June 26, 2019

EU member states to give more priority to investigating genocide and war crimes

EU Member States are giving more priority to investigating genocide and war crimes. The number of new cases rose by a third over the last three years, with 1 430 new investigations launched in 2018. This stark increase was one of the major topics of the discussion held on May 23rd, 2019, on the occasion of the 4th EU Day against Impunity for Genocide, Crimes against Humanity and War Crimes. The discussion was organised by Eurojust, the Romanian EU Council Presidency, the European Commission, and the Genocide Network, on the occasion of the 70th anniversary of the adoption of the four Geneva Conventions. Eurojust, the EU’s Judicial Cooperation Unit, hosts the Secretariat of the Genocide Network, which started its work exactly 15 years ago.

Ahead of the event, Eurojust’s President Ladislav Hamran welcomed the sense of responsibility showed by EU member states, stressing the importance of the EU in the fight against genocide and war crimes.

In 2018, a total number of 2 943 cases regarding genocide, crimes against humanity and war crimes were pending or ongoing, which is the highest number documented since the creation of the Genocide Network. These cases concern crimes committed worldwide.

The Genocide Network provides a forum for practitioners to exchange information on ongoing cases and share expertise and best practice for the investigation and prosecution of perpetrators of international crimes. Further, the Genocide Network is dedicated to raising awareness of the crimes of genocide, crimes against humanity and war crimes, thus proving the EU’s commitment to fighting impunity of suspected war criminals.

Since the establishment of the Genocide Network, increased action has been taken in the area of international criminal justice. Eurojust, Europol and EU Member States deal with these crimes as key priorities and are stepping up their efforts as well. Moreover, the new legal basis of Eurojust provides it with more power to engage in fighting impunity and bring to justice perpetrators of these crimes.

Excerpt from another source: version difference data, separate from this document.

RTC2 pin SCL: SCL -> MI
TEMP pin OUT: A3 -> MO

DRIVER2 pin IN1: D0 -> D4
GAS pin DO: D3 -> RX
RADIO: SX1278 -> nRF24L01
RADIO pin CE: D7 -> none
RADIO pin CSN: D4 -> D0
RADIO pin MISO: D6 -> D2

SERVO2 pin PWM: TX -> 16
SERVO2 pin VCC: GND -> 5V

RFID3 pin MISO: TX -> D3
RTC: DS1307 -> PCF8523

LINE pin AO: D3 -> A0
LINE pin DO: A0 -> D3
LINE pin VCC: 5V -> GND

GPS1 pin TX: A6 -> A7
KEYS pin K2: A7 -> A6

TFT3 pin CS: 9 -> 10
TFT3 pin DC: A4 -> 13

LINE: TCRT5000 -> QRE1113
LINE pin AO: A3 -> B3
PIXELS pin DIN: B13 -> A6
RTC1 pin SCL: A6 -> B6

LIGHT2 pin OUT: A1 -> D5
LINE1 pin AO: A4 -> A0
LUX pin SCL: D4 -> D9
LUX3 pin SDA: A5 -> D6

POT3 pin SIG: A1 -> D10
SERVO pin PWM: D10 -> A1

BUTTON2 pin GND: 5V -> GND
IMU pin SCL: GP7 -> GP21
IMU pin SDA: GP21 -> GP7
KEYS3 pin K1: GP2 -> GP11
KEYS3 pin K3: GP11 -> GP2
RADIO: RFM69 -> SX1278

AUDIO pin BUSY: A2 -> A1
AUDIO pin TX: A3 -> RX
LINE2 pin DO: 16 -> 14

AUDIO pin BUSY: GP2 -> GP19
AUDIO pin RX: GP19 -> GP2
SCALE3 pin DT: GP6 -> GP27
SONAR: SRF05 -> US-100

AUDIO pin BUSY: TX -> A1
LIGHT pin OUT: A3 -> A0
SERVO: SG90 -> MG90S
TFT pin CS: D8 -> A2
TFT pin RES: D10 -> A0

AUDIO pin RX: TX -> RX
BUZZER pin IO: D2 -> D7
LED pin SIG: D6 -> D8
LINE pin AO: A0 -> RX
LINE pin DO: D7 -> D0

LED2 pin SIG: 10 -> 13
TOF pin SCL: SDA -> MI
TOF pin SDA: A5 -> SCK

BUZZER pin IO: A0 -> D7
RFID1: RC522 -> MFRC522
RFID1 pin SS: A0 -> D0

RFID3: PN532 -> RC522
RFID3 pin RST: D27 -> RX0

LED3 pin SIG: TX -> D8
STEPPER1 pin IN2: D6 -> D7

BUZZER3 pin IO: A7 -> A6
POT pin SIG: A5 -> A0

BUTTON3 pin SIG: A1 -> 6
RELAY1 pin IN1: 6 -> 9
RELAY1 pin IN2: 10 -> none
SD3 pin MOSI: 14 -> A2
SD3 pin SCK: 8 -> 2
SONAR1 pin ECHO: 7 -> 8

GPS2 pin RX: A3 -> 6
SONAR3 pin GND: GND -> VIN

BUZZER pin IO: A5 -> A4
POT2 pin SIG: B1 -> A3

In 2016, 1 073 new investigations into international crimes were initiated in the 28 EU Member States. This figure rose to 1 233 in 2017, with a further increase to 1 430 in 2018. This trend shows not only the commitment of more and more EU Member States to join the common fight against these crimes, but also the rising impact of armed conflicts in the proximity of the European Union.

With regard to Syria, for instance, France and Germany serve as an example by having set up a joint investigation team (JIT) for war crimes and crimes against humanity committed by the regime in this country. The JIT is financially and operationally supported by Eurojust, showing the strong effort made by the European Union to target impunity.

The event of May 23rd started with a word of welcome from Eurojust President Mr Ladislav Hamran, who stressed the importance of holding accountable the perpetrators of genocide, war crimes, and crimes against humanity, praising the cooperation between Eurojust and Genocide Network in this regard.

Eurojust’s President Ladislav Hamran.

The opening speech was then delivered by HE Ms Ana Birchall, Deputy Prime Minister of Romania and acting Minister of Justice. Her remarks were then followed by those of Mr Ferd Grapperhaus, Dutch Minister of Justice and Security, and Ms Fatou Bensouda, Prosecutor at the International Criminal Court (ICC) in The Hague, as well as by a video message of Ms Vera Jurová, European Commissioner for Justice, Consumers and Gender Equality.

Addressing the audience, Minister Grapperhaus welcomed the Dutch government’s commitment to ensure justice in addressing cases of crimes against humanity. He also welcomed the progress made by EU member states in this regard, expressing his wish to make further progress on this path.

These keynote speeches were then followed by a panel discussion with: HE Mr Mika-Markus Leinonen, Ambassador and EU Liaison Officer in The Hague for the European External Action Service; Ms Olympia Bekou, professor of public international law and head of the International Criminal Justice Unit of the University of Nottingham, UK; Ms Nicole Vogelenzang, head of the International Crimes Unit, National Prosecution Office, the Netherlands; Ms Iulia Motoc, judge at the European Court for Human Rights, Strasbourg; and Ms Virginie Amato, Europe regional coordinator, Coalition for the ICC. The panel was moderated by HE Ms Brândușa Predescu, Romanian Ambassador to the Netherlands.